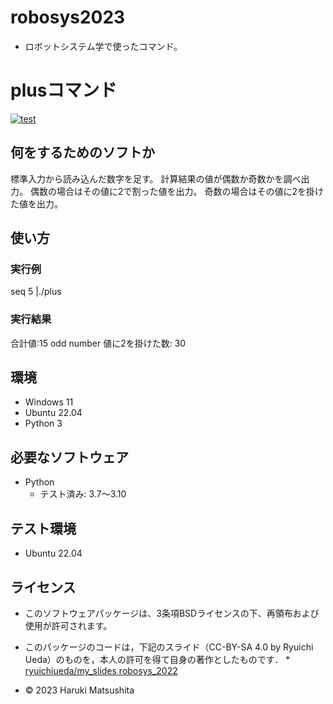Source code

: # robosys2023
* ロボットシステム学で使ったコマンド。

# plusコマンド
[![test](https://github.com/harus860723/robosys2023/actions/workflows/test.yml/badge.svg)](https://github.com/harus860723/robosys2023/actions/workflows/test.yml)

## 何をするためのソフトか

標準入力から読み込んだ数字を足す。
計算結果の値が偶数か奇数かを調べ出力。
偶数の場合はその値に2で割った値を出力。
奇数の場合はその値に2を掛けた値を出力。

## 使い方

### 実行例
seq 5 |./plus

### 実行結果
合計値:15
odd number
値に2を掛けた数: 30

## 環境
* Windows 11  
* Ubuntu 22.04
* Python 3

## 必要なソフトウェア
* Python
  * テスト済み: 3.7〜3.10

## テスト環境
* Ubuntu 22.04

## ライセンス
* このソフトウェアパッケージは、3条項BSDライセンスの下、再領布および使用が許可されます。

* このパッケージのコードは，下記のスライド（CC-BY-SA 4.0 by Ryuichi Ueda）のものを，本人の許可を得て自身の著作としたものです．
      * [ryuichiueda/my_slides robosys_2022](https://github.com/ryuichiueda/my_slides/tree/master/robosys_2022)
* © 2023 Haruki Matsushita
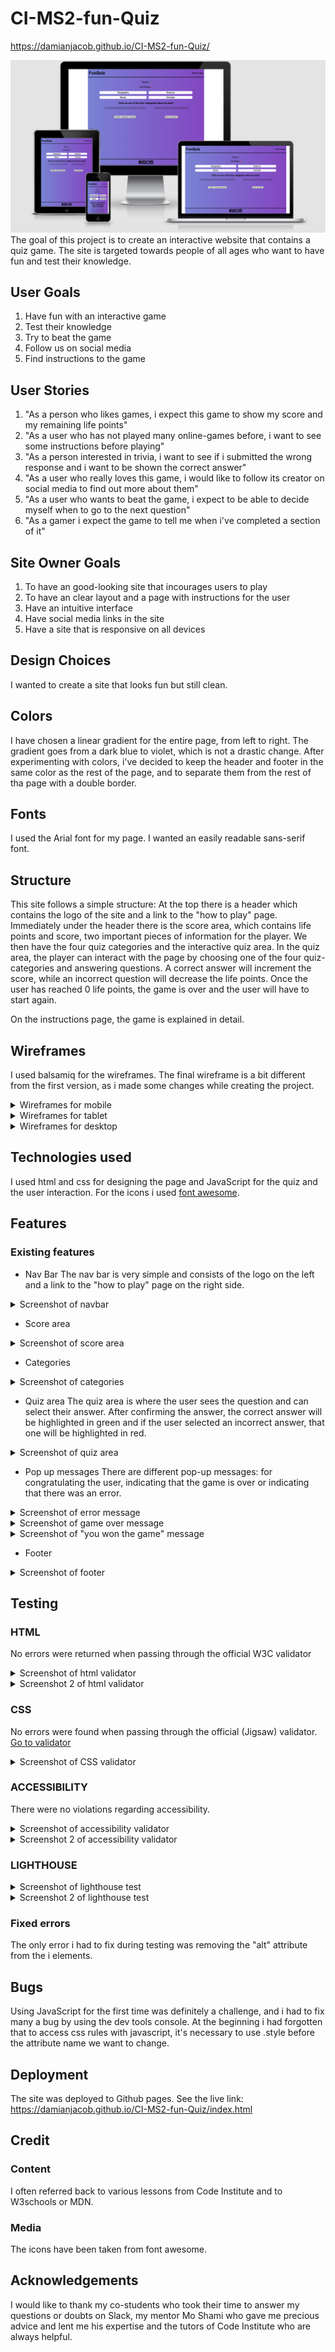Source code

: # CI-MS2-fun-Quiz
https://damianjacob.github.io/CI-MS2-fun-Quiz/

<img src='assets/docs/amiresponsive.png' alt='Am i responsive screenshot'>
The goal of this project is to create an interactive website that contains a quiz game. The site is targeted towards people of all ages who want to have fun and test their knowledge.

## User Goals
1. Have fun with an interactive game
2. Test their knowledge
3. Try to beat the game
4. Follow us on social media
5. Find instructions to the game
## User Stories
1. "As a person who likes games, i expect this game to show my score and my remaining life points"
2. "As a user who has not played many online-games before, i want to see some instructions before playing"
3. "As a person interested in trivia, i want to see if i submitted the wrong response and i want to be shown the correct answer"
4. "As a user who really loves this game, i would like to follow its creator on social media to find out more about them"
5. "As a user who wants to beat the game, i expect to be able to decide myself when to go to the next question"
6. "As a gamer i expect the game to tell me when i've completed a section of it"
## Site Owner Goals
1. To have an good-looking site that incourages users to play
2. To have an clear layout and a page with instructions for the user
3. Have an intuitive interface
4. Have social media links in the site
5. Have a site that is responsive on all devices

## Design Choices
I wanted to create a site that looks fun but still clean.
## Colors
I have chosen a linear gradient for the entire page, from left to right. The gradient goes from a dark blue to violet, which is not a drastic change. After experimenting with colors, i've decided to keep the header and footer in the same color as the rest of the page, and to separate them from the rest of tha page with a double border.
## Fonts
I used the Arial font for my page. I wanted an easily readable sans-serif font.
## Structure 

This site follows a simple structure: At the top there is a header which contains the logo of the site and a link to the "how to play" page. Immediately under the header there is the score area, which contains life points and score, two important pieces of information for the player.
We then have the four quiz categories and the interactive quiz area. In the quiz area, the player can interact with the page by choosing one of the four quiz-categories and answering questions. A correct answer will increment the score, while an incorrect question will decrease the life points. Once the user has reached 0 life points, the game is over and the user will have to start again.

On the instructions page, the game is explained in detail.

## Wireframes
I used balsamiq for the wireframes. The final wireframe is a bit different from the first version, as i made some changes while creating the project.
<!-- ADD WIREFRAME IMAGES HERE -->
<details>
<summary>Wireframes for mobile</summary>
<img src='assets/docs/wireframes/wireframe-mobile.png' alt='mobile wireframe'>
</details>

<details>
<summary>Wireframes for tablet</summary>
<img src='assets/docs/wireframes/wireframe-tablet.png' alt='tablet wireframe'>
</details>

<details>
<summary>Wireframes for desktop</summary>
<img src='assets/docs/wireframes/wireframe-desktop.png' alt='desktop wireframe'>
</details>



## Technologies used

I used html and css for designing the page and JavaScript for the quiz and the user interaction. For the icons i used <a href='https://fontawesome.com/'>font awesome</a>.

## Features
### Existing features
<!-- ADD DROPDOWN IMAGES FOR ALL FEATURES -->
- Nav Bar
The nav bar is very simple and consists of the logo on the left and a link to the "how to play" page on the right side.
<details>
<summary>Screenshot of navbar</summary>
<img src='assets/docs/features/navbar.png' alt='nav bar screenshot'>
</details>

- Score area
<details>
<summary>Screenshot of score area</summary>
<img src='assets/docs/features/score-area.png' alt='score area screenshot'>
</details>

- Categories
<details>
<summary>Screenshot of categories</summary>
<img src='assets/docs/features/categories.png' alt='categories screenshot'>
</details>

- Quiz area
The quiz area is where the user sees the question and can select their answer. After confirming the answer, the correct answer will be highlighted in green and if the user selected an incorrect answer, that one will be highlighted in red.
<details>
<summary>Screenshot of quiz area</summary>
<img src='assets/docs/features/quiz-area.png' alt='quiz area screenshot'>
</details>

- Pop up messages
There are different pop-up messages: for congratulating the user, indicating that the game is over or indicating that there was an error.
<details>
<summary>Screenshot of error message</summary>
<img src='assets/docs/features/error-msg-one.png' alt='error message screenshot'>
</details>
<details>
<summary>Screenshot of game over message</summary>
<img src='assets/docs/features/winner-msg.png' alt='game over screenshot'>
</details>
<details>
<summary>Screenshot of "you won the game" message</summary>
<img src='assets/docs/features/winner-msg.png' alt='Winner message screenshot'>
</details>

- Footer
<details>
<summary>Screenshot of footer</summary>
<img src='assets/docs/features/quiz-area.png' alt='footer screenshot'>
</details>

## Testing

### HTML
No errors were returned when passing through the official W3C validator
<details>
<summary>Screenshot of html validator</summary>
<img src='assets/docs/validation/html-index.png' alt='landing page screenshot'>
</details>

<details>
<summary>Screenshot 2 of html validator</summary>
<img src='assets/docs/validation/html-howtoplay.png' alt='instructions page screenshot'>
</details>

### CSS
No errors were found when passing through the official (Jigsaw) validator.
<a href='https://jigsaw.w3.org/css-validator/validator'>Go to validator</a>
<details>
<summary>Screenshot of CSS validator</summary>
<img src='assets/docs/validation/css-style.png' alt='css validator screenshot'>
</details>

### ACCESSIBILITY
There were no violations regarding accessibility.
<details>
<summary>Screenshot of accessibility validator</summary>
<img src='assets/docs/validation/accessibility.png' alt='accessibility screenshot'>
</details>
<details>
<summary>Screenshot 2 of accessibility validator</summary>
<img src='assets/docs/validation/accessibility-two.png' alt='accessibility screenshot'>
</details>

### LIGHTHOUSE
<details>
<summary>Screenshot of lighthouse test</summary>
<img src='assets/docs/validation/lighthouse.png' alt='lighthouse test screenshot'>
</details>
<details>
<summary>Screenshot 2 of lighthouse test</summary>
<img src='assets/docs/validation/lighthouse-two.png' alt='lighthouse test screenshot'>
</details>

### Fixed errors
The only error i had to fix during testing was removing the "alt" attribute from the i elements.

## Bugs

Using JavaScript for the first time was definitely a challenge, and i had to fix many a bug by using the dev tools console. At the beginning i had forgotten that to access css rules with javascript, it's necessary to use .style before the attribute name we want to change.

## Deployment
The site was deployed to Github pages. See the live link: https://damianjacob.github.io/CI-MS2-fun-Quiz/index.html

## Credit

### Content
   I often referred back to various lessons from Code Institute and to W3schools or MDN.


### Media
   The icons have been taken from font awesome.

## Acknowledgements
I would like to thank my co-students who took their time to answer my questions or doubts on Slack, my mentor Mo Shami who gave me precious advice and lent me his expertise and the tutors of Code Institute who are always helpful.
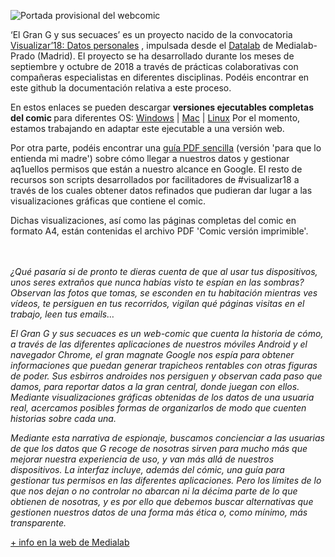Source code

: ![Portada provisional del webcomic](https://pbs.twimg.com/media/DogvTSvXsAA0mrx.jpg:large)
>
‘El Gran G y sus secuaces’ es un proyecto nacido de la convocatoria [Visualizar’18: Datos personales](https://www.medialab-prado.es/programas/visualizar18-datos-personales)
, impulsada desde el [Datalab](https://www.medialab-prado.es/laboratorios/datalab) de Medialab-Prado (Madrid). El proyecto se ha desarrollado durante los meses de septiembre y octubre de 2018 a través de prácticas colaborativas con compañeras especialistas en diferentes disciplinas. Podéis encontrar en este github la documentación relativa a este proceso.

En estos enlaces se pueden descargar <b> versiones ejecutables completas del comic </b> para diferentes OS:
[Windows](http://Astordigital.co/comic/Ejecutables/Windows.zip) |
[Mac](http://astordigital.co/comic/Ejecutables/lMac.zip) |
[Linux](http://astordigital.co/comic/Ejecutables//Linux.zip)
Por el momento, estamos trabajando en adaptar este ejecutable a una versión web.


Por otra parte, podéis encontrar una [guía PDF sencilla](https://github.com/medialab-prado/elGranG/blob/master/Guia%20gestionar%20ElgranG.pdf) (versión 'para que lo entienda mi madre') sobre cómo llegar a nuestros datos y gestionar aq1uellos permisos que están a nuestro alcance en Google.
El resto de recursos son scripts desarrollados por facilitadores de #visualizar18 a través de los cuales obtener datos refinados que pudieran dar lugar a las visualizaciones gráficas que contiene el comic.

Dichas visualizaciones, así como las páginas completas del comic en formato A4, están contenidas el archivo PDF 'Comic versión imprimible'.

<br>
</br>
<i>¿Qué pasaría si de pronto te dieras cuenta de que al usar tus dispositivos, unos seres extraños que nunca habías visto te espían en las sombras? Observan las fotos que tomas, se esconden en tu habitación mientras ves vídeos, te persiguen en tus recorridos, vigilan qué páginas visitas en el trabajo, leen tus emails…

El Gran G y sus secuaces es un web-comic que cuenta la historia de cómo, a través de las diferentes aplicaciones de nuestros móviles Android y el navegador Chrome, el gran magnate Google nos espía para obtener informaciones que puedan generar trapicheos rentables con otras figuras de poder. Sus esbirros androides nos persiguen y observan cada paso que damos, para reportar datos a la gran central, donde juegan con ellos. Mediante visualizaciones gráficas obtenidas de los datos de una usuaria real, acercamos posibles formas de organizarlos de modo que cuenten historias sobre cada una.

Mediante esta narrativa de espionaje, buscamos concienciar a las usuarias de que los datos que G recoge de nosotras sirven para mucho más que mejorar nuestra experiencia de uso, y van más allá de nuestros dispositivos. La interfaz incluye, además del cómic, una guía para gestionar tus permisos en las diferentes aplicaciones. Pero los límites de lo que nos dejan o no controlar no abarcan ni la décima parte de lo que obtienen de nosotras, y es por ello que debemos buscar alternativas que gestionen nuestros datos de una forma más ética o, como mínimo, más transparente.
</i>

[+ info en la web de Medialab](https://www.medialab-prado.es/proyectos/dispositivos-espia-el-gran-g-y-sus-secuaces)
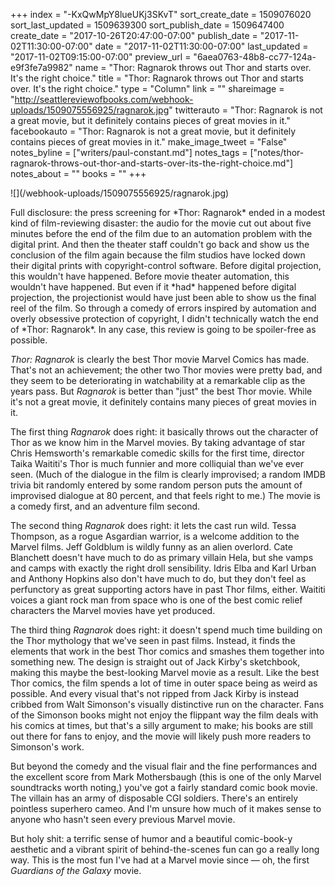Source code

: +++
index = "-KxQwMpY8lueUKj3SKvT"
sort_create_date = 1509076020
sort_last_updated = 1509639300
sort_publish_date = 1509647400
create_date = "2017-10-26T20:47:00-07:00"
publish_date = "2017-11-02T11:30:00-07:00"
date = "2017-11-02T11:30:00-07:00"
last_updated = "2017-11-02T09:15:00-07:00"
preview_url = "6aea0763-48b8-cc77-124a-e9f3fe7a9982"
name = "Thor: Ragnarok throws out Thor and starts over. It's the right choice."
title = "Thor: Ragnarok throws out Thor and starts over. It's the right choice."
type = "Column"
link = ""
shareimage = "http://seattlereviewofbooks.com/webhook-uploads/1509075556925/ragnarok.jpg"
twitterauto = "Thor: Ragnarok is not a great movie, but it definitely contains pieces of great movies in it."
facebookauto = "Thor: Ragnarok is not a great movie, but it definitely contains pieces of great movies in it."
make_image_tweet = "False"
notes_byline = ["writers/paul-constant.md"]
notes_tags = ["notes/thor-ragnarok-throws-out-thor-and-starts-over-its-the-right-choice.md"]
notes_about = ""
books = ""
+++
<p class="image">![](/webhook-uploads/1509075556925/ragnarok.jpg)</p>

<p class="intro">Full disclosure: the press screening for *Thor: Ragnarok* ended in a modest kind of film-reviewing disaster: the audio for the movie cut out about five minutes before the end of the film due to an automation problem with the digital print. And then the theater staff couldn't go back and show us the conclusion of the film again because the film studios have locked down their digital prints with copyright-control software. Before digital projection, this wouldn't have happened. Before movie theater automation, this wouldn't have happened. But even if it *had* happened before digital projection, the projectionist would have just been able to show us the final reel of the film. So through a comedy of errors inspired by automation and overly obsessive protection of copyright, I didn't technically watch the end of *Thor: Ragnarok*. In any case, this review is going to be spoiler-free as possible.</p>

*Thor: Ragnarok* is clearly the best Thor movie Marvel Comics has made. That's not an achievement; the other two Thor movies were pretty bad, and they seem to be deteriorating in watchability at a remarkable clip as the years pass. But *Ragnarok* is better than "just" the best Thor movie. While it's not a great movie, it definitely contains many pieces of great movies in it.

The first thing *Ragnarok* does right: it basically throws out the character of Thor as we know him in the Marvel movies. By taking advantage of star Chris Hemsworth's remarkable comedic skills for the first time, director Taika Waititi's Thor is much funnier and more colliquial than we've ever seen. (Much of the dialogue in the film is clearly improvised; a random IMDB trivia bit randomly entered by some random person puts the amount of improvised dialogue at 80 percent, and that feels right to me.) The movie is a comedy first, and an adventure film second.

The second thing *Ragnarok* does right: it lets the cast run wild. Tessa Thompson, as a rogue Asgardian warrior, is a welcome addition to the Marvel films. Jeff Goldblum is wildly funny as an alien overlord. Cate Blanchett doesn't have much to do as primary villain Hela, but she vamps and camps with exactly the right droll sensibility. Idris Elba and Karl Urban and Anthony Hopkins also don't have much to do, but they don't feel as perfunctory as great supporting actors have in past Thor films, either. Waititi voices a giant rock man from space who is one of the best comic relief characters the Marvel movies have yet produced.

The third thing *Ragnarok* does right: it doesn't spend much time building on the Thor mythology that we've seen in past films. Instead, it finds the elements that work in the best Thor comics and smashes them together into something new. The design is straight out of Jack Kirby's sketchbook, making this maybe the best-looking Marvel movie as a result. Like the best Thor comics, the film spends a lot of time in outer space being as weird as possible. And every visual that's not ripped from Jack Kirby is instead cribbed from Walt Simonson's visually distinctive run on the character. Fans of the Simonson books might not enjoy the flippant way the film deals with his comics at times, but that's a silly argument to make; his books are still out there for fans to enjoy, and the movie will likely push more readers to Simonson's work.

But beyond the comedy and the visual flair and the fine performances and the excellent score from Mark Mothersbaugh (this is one of the only Marvel soundtracks worth noting,) you've got a fairly standard comic book movie. The villain has an army of disposable CGI soldiers. There's an entirely pointless superhero cameo. And I'm unsure how much of it makes sense to anyone who hasn't seen every previous Marvel movie.

But holy shit: a terrific sense of humor and a beautiful comic-book-y aesthetic and a vibrant spirit of behind-the-scenes fun can go a really long way. This is the most fun I've had at a Marvel movie since — oh, the first *Guardians of the Galaxy* movie.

---+---

* [Problem requirements]: Reproduce the lines exactly as they appear in the listing, starting at the line that contains "The first thing" and ending at the line that contains "The second thing".

* [Answer to this task]:
The first thing *Ragnarok* does right: it basically throws out the character of Thor as we know him in the Marvel movies. By taking advantage of star Chris Hemsworth's remarkable comedic skills for the first time, director Taika Waititi's Thor is much funnier and more colliquial than we've ever seen. (Much of the dialogue in the film is clearly improvised; a random IMDB trivia bit randomly entered by some random person puts the amount of improvised dialogue at 80 percent, and that feels right to me.) The movie is a comedy first, and an adventure film second.

The second thing *Ragnarok* does right: it lets the cast run wild. Tessa Thompson, as a rogue Asgardian warrior, is a welcome addition to the Marvel films. Jeff Goldblum is wildly funny as an alien overlord. Cate Blanchett doesn't have much to do as primary villain Hela, but she vamps and camps with exactly the right droll sensibility. Idris Elba and Karl Urban and Anthony Hopkins also don't have much to do, but they don't feel as perfunctory as great supporting actors have in past Thor films, either. Waititi voices a giant rock man from space who is one of the best comic relief characters the Marvel movies have yet produced.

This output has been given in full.